玄清不想在這時候出去,和龍族有什麼瓜葛。
不過,龍族過來了四個小孩子,交流一下應該沒什麼問題、
敖佩四人都坐的很遠。
光是玄清的話,他們四個估計馬上靠上去了,可還有玉片,就有點害怕。
敖佩儘量讓自己的小臉蛋平靜下來,指了指玉片道:「前輩,那、那是……」
玄清笑了笑,伸手招來一塊玉片:「這個啊,這是符籙。
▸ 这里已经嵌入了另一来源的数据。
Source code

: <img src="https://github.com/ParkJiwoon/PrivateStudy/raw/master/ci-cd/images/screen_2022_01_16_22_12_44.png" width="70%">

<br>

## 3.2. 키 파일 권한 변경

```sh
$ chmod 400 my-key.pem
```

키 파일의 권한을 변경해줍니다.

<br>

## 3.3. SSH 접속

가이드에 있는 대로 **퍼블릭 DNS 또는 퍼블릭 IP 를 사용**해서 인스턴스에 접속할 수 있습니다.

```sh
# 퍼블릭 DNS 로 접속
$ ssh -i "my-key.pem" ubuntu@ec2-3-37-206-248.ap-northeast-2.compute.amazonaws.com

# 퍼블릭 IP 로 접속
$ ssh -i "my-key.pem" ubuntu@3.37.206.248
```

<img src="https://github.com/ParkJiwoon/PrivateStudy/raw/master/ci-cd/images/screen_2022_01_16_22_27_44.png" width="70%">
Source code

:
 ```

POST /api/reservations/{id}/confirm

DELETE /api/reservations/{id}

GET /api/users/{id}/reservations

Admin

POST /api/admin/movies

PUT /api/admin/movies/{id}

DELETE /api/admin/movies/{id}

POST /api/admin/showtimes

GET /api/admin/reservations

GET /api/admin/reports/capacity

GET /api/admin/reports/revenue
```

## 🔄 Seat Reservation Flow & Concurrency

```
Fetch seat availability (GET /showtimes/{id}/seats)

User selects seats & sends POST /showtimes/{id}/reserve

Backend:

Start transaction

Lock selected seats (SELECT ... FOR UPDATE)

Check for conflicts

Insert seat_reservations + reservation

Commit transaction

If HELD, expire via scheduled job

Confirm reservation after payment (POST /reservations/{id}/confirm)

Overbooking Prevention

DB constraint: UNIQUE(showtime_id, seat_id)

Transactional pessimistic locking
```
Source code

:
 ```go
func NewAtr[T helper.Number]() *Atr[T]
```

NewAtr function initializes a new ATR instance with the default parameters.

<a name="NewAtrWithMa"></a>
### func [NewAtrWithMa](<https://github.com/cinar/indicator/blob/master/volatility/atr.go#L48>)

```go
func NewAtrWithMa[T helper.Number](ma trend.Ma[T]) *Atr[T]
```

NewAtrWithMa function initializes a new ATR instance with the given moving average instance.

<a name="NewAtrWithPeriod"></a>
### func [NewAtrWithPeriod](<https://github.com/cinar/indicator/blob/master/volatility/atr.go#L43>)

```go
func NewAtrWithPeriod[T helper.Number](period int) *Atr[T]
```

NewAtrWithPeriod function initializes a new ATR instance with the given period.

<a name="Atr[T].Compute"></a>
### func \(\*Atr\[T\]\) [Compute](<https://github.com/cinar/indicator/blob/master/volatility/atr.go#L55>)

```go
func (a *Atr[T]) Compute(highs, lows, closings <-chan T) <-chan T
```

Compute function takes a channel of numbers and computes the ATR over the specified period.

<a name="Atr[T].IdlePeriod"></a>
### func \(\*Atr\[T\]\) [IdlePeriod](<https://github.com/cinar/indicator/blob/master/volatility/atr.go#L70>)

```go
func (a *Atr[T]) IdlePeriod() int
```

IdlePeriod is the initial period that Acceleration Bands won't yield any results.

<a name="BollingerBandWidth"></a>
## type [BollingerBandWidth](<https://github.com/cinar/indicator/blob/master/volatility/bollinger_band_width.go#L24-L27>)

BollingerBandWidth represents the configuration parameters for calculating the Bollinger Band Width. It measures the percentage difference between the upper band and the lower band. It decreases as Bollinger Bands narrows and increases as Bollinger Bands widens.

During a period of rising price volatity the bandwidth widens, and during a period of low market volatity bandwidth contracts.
」
「符籙?」四個小孩子同時好奇發聲:「和旗子的效果一樣嗎?」
玄清很快反應了過來。
如今還沒誕生後世道門降妖祈雨之類的借力符籙,但已經出現了一些銘刻著小型陣法的陣符。
不過更廣泛適用的,還是陣旗。
玄清點了點頭:「差不多吧,你們要的話,每人送你們一片,到沒人的地方可以釋放出來玩玩。」
反正玄清煉製的數量也有上千了,四個小孩子又都是太乙金仙境界,就算誤操作,也不會對自身傷害多少。
四個小孩子馬上靠近,連連搖頭,神色有點恐慌。
玄清愣怔了一下,太乙金仙,還這麼怕一枚小小符籙?
很快,玄清就想明白了其中緣由。
深處四海而不能外出,對外界接觸不多,道法幾乎沒了解,就是靠著種族優勢吞吐靈力,化形天雷的確會造成陰影。
這般想著,玄清一揮手,靈力覆蓋了所有符籙,遮掩了符籙上面跳躍的電光,架子和善的完全不像個前輩。
沒了電光,那種奇怪的味道便撲面而來。
四個小孩子還是忍住了靠近的衝動,覺得有點不禮貌。